*WORK REQUEST*
Collect every line of the records that contains the word "were".

%%

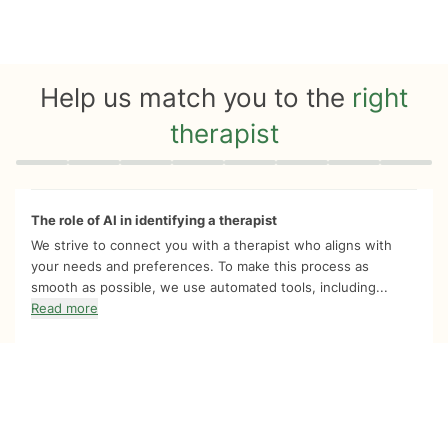
Help us match you to the
right
therapist
Quiz progress
0 of 8
The role of AI in identifying a therapist
We strive to connect you with a therapist who aligns with
your needs and preferences. To make this process as
smooth as possible, we use automated tools, including...
Read more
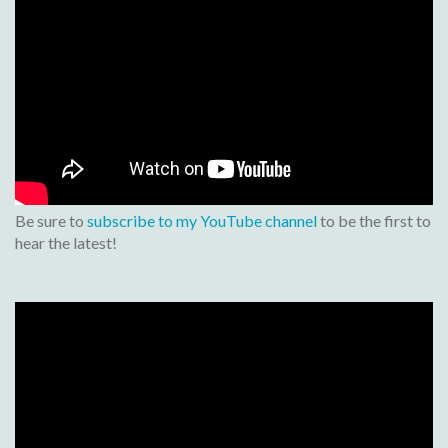
Be sure to
subscribe to my YouTube channel
to be the first to
hear the latest!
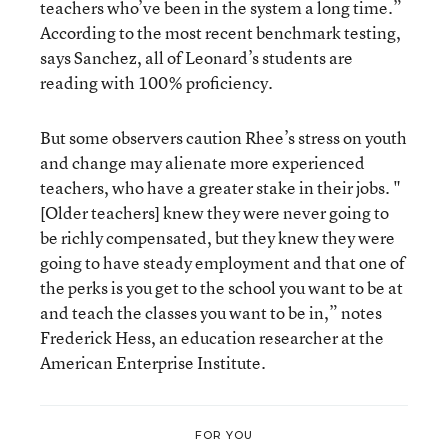
teachers who’ve been in the system a long time.”
According to the most recent benchmark testing,
says Sanchez, all of Leonard’s students are
reading with 100% proficiency.
But some observers caution Rhee’s stress on youth
and change may alienate more experienced
teachers, who have a greater stake in their jobs. "
[Older teachers] knew they were never going to
be richly compensated, but they knew they were
going to have steady employment and that one of
the perks is you get to the school you want to be at
and teach the classes you want to be in,” notes
Frederick Hess, an education researcher at the
American Enterprise Institute.
FOR YOU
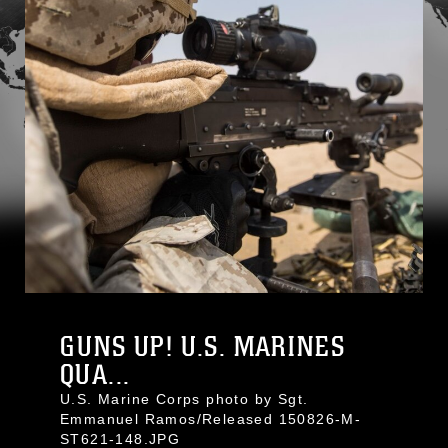
GUNS UP! U.S. MARINES
QUA...
U.S. Marine Corps photo by Sgt.
Emmanuel Ramos/Released 150826-M-
ST621-148.JPG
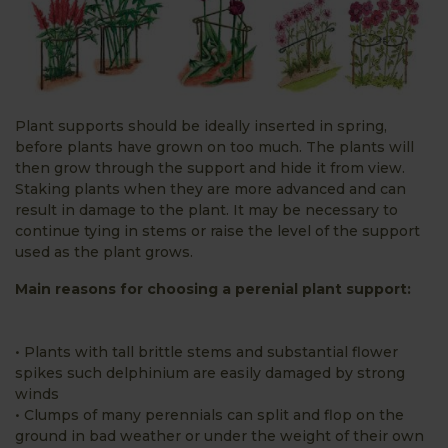
Plant supports should be ideally inserted in spring,
before plants have grown on too much. The plants will
then grow through the support and hide it from view.
Staking plants when they are more advanced and can
result in damage to the plant. It may be necessary to
continue tying in stems or raise the level of the support
used as the plant grows.
Main reasons for choosing a perenial plant support:
• Plants with tall brittle stems and substantial flower
spikes such delphinium are easily damaged by strong
winds
• Clumps of many perennials can split and flop on the
ground in bad weather or under the weight of their own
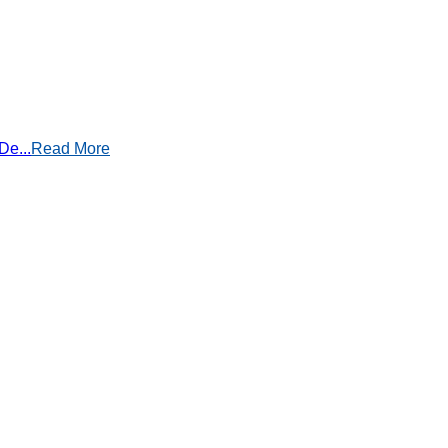
De...
Read More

%%

*ANSWER TO THIS TASK*
[Older teachers] knew they were never going to
be richly compensated, but they knew they were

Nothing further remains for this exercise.